*** Text shown ***

I notice there is no checkmark next to the channel name.
Is this actually Steven Pinker's channel? seems unlikely with on 10 thousand subs
Give "Love and Power" by Paul Rosenfels a read. He addresses these issues on a scale that any human can understand.
Maybe someday we will replace "JAIL" with "REHABILITATION".
The moral point that we are not a blank slate that can be programmed (by religion or government) is made in the masterpiece Anthony Burgess book by and the masterpiece Stanley Kubrick film "A Clockwork Orange."
I thought it proved just the opposite?
Human, the greatest formation to ever occur :). Also, prejudice is rational when predujice is aimed at you, the impulse evolved to create barriers between enemies, I'm beginning to learn this important lesson. Hate is justified 100% in certain senerios.
Without transcendence conscience is made subject to chance and who, in their right mind, supposes we should obligate ourselves to chance?
Iain McGilchrist provides an interesting hypothesis that language evolved from music, and that music more closely resembles the unfiltered patterns of reality.
very good pink stephen, you answered all the questions, you're a pinkstar
A definition of human nature to begin with, would be helpful. There are many conceptual confusions in this presentation.
I agree, to me, it is what a certain percentage of us would do, when presented with a certain situation. Like, if a earthquake hits LA, how do most of the people react. Or, if a shooter enters a crowd, what do most of the people in the crowd do. Make up a situation and think how people would react. that is what human nature is to me, I suppose there's other things to it also. If something nice happens, most people smile. Human Nature.
Well said.

*** Dataset ***

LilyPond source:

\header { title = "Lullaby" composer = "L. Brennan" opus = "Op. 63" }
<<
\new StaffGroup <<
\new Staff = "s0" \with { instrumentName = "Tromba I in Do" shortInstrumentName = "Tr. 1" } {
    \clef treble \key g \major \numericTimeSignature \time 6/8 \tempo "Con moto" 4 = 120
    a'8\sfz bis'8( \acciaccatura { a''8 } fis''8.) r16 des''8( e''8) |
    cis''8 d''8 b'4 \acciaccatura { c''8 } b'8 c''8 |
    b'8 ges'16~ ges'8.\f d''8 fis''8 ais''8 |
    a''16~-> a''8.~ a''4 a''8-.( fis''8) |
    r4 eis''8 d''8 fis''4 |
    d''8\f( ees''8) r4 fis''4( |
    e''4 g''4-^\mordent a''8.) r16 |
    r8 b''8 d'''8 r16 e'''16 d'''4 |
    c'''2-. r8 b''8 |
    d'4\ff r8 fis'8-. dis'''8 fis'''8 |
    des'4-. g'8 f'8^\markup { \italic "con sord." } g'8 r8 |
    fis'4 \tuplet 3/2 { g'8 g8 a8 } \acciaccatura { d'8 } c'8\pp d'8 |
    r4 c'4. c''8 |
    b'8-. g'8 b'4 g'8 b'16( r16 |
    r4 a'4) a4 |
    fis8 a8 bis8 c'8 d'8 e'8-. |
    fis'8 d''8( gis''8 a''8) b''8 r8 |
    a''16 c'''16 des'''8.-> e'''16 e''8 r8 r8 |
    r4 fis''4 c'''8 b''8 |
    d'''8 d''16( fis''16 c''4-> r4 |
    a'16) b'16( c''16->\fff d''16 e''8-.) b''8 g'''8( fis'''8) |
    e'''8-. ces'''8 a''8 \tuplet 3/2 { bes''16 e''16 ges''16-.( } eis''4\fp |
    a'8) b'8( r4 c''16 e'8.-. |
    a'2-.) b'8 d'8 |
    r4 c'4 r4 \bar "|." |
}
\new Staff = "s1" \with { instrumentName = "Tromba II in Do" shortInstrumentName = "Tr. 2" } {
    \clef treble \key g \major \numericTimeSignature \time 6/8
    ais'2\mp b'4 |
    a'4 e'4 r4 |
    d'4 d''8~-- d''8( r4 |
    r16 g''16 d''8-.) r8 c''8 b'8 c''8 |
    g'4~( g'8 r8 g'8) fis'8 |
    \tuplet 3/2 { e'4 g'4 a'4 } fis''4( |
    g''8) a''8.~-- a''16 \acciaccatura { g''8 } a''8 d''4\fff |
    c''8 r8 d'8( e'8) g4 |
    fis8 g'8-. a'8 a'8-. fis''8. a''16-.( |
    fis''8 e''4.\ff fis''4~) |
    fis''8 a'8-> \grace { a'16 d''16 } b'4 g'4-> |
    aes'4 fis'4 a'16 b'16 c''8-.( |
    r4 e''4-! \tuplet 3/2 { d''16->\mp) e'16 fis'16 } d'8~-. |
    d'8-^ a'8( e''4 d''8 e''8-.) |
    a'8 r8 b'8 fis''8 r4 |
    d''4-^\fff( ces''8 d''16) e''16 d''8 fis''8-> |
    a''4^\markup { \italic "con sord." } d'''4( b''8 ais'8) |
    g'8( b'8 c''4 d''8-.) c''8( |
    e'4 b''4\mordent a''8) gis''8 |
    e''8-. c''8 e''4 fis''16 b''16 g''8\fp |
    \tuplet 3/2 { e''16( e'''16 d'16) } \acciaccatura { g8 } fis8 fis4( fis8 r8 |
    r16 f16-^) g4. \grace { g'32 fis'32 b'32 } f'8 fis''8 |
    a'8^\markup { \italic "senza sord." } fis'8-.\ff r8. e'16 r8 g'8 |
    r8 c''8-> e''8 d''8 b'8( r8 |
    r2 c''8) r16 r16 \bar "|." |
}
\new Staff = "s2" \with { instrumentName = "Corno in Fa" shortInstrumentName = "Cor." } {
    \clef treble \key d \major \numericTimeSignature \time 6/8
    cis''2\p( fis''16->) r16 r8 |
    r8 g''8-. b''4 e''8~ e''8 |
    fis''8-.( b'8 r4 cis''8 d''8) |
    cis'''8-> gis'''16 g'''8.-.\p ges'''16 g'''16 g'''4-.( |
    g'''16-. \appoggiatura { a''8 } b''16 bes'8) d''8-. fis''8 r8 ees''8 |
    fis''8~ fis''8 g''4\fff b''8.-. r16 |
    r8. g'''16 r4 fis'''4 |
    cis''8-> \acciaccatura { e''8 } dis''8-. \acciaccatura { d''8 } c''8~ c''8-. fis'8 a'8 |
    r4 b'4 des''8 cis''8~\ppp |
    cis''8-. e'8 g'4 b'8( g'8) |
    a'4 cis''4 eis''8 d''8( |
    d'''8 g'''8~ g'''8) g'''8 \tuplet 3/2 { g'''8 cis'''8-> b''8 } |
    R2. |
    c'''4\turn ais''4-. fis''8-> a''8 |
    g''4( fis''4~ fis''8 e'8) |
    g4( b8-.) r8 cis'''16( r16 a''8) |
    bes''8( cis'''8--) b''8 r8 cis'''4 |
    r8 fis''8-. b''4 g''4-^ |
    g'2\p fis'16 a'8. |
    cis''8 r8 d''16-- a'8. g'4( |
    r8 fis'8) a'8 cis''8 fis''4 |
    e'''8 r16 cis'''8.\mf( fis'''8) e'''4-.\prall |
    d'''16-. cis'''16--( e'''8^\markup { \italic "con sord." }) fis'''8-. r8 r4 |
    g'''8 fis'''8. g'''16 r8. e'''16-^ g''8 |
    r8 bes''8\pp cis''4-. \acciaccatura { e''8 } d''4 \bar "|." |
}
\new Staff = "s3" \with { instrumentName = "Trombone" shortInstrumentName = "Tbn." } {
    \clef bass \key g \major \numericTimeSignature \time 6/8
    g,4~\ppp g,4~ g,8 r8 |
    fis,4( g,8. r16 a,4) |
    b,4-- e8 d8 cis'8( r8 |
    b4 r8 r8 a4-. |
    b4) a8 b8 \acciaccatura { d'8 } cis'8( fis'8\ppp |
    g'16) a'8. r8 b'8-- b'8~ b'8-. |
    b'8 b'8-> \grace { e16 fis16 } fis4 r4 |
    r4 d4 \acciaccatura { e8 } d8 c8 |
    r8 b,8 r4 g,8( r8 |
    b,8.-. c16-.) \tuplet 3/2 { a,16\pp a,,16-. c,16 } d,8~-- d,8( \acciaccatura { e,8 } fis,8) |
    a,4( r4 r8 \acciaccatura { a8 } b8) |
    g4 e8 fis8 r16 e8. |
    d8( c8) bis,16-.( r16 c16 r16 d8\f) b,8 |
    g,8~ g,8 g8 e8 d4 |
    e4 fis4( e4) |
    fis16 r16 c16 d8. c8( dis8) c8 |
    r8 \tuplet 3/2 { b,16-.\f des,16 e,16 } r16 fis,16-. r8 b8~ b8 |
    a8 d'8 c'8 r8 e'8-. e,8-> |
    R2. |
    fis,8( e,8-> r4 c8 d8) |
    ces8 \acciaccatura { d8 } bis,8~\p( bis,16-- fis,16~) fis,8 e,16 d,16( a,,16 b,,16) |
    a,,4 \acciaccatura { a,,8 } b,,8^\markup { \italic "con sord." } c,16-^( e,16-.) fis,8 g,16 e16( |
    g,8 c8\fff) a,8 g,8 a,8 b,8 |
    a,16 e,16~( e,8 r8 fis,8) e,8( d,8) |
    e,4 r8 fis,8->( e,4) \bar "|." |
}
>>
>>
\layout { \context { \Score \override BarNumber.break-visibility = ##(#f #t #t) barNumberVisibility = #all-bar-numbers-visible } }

***

Continue the viewer comments on the human nature talk from where they stop.

- **Task answer**
Habits and patterns have shaped us, and we are the first animal to escape nature to the extent that we are privileged enough to choose our habits and patterns for ourselves. We need to learn collectively that we have taken the reins of our own evolution. We have been subconsciously designing ourselves for aeons and we are on the cusp of making it a conscious decision. Our politics/nations are fundamentally a lack of consensus.
Although i dropped out of virology class, there are a GREAT number of inert possessors of DNA and RNA, who constantly take issue with your cognitive error. Expect MORE, with some likely to be highly successful in their disagreement with arrogant humans.
Our ecological awareness is nil
& I think that’s the issue,
We don’t even understand evolutionary adaptations, etc.
& this cannot see it in ourselves.
We need a class on human ecology. 🌲
The Blank Slate : The Modern Denial of Human Nature is one of the greatest books I have ever read. Most of the criticisms I read suggest that many such critics have not actually read the book.
Males are not more aggressive than females, Steven. We have unsavoury individuals capable of the very worst of things and they are male and female in the same proportion.
If you were correct, jealousy, anger, fear would be seen less in females than males.
My sister recently tried to strangle her youngest child (an adult) on the floor leaving my niece covered in bruises. British police said they don't get involved in cases like this, what they mean is they have a narrative that gets them 'results' in court, that domestic violence is male on female. They will do everything to preserve that narrative.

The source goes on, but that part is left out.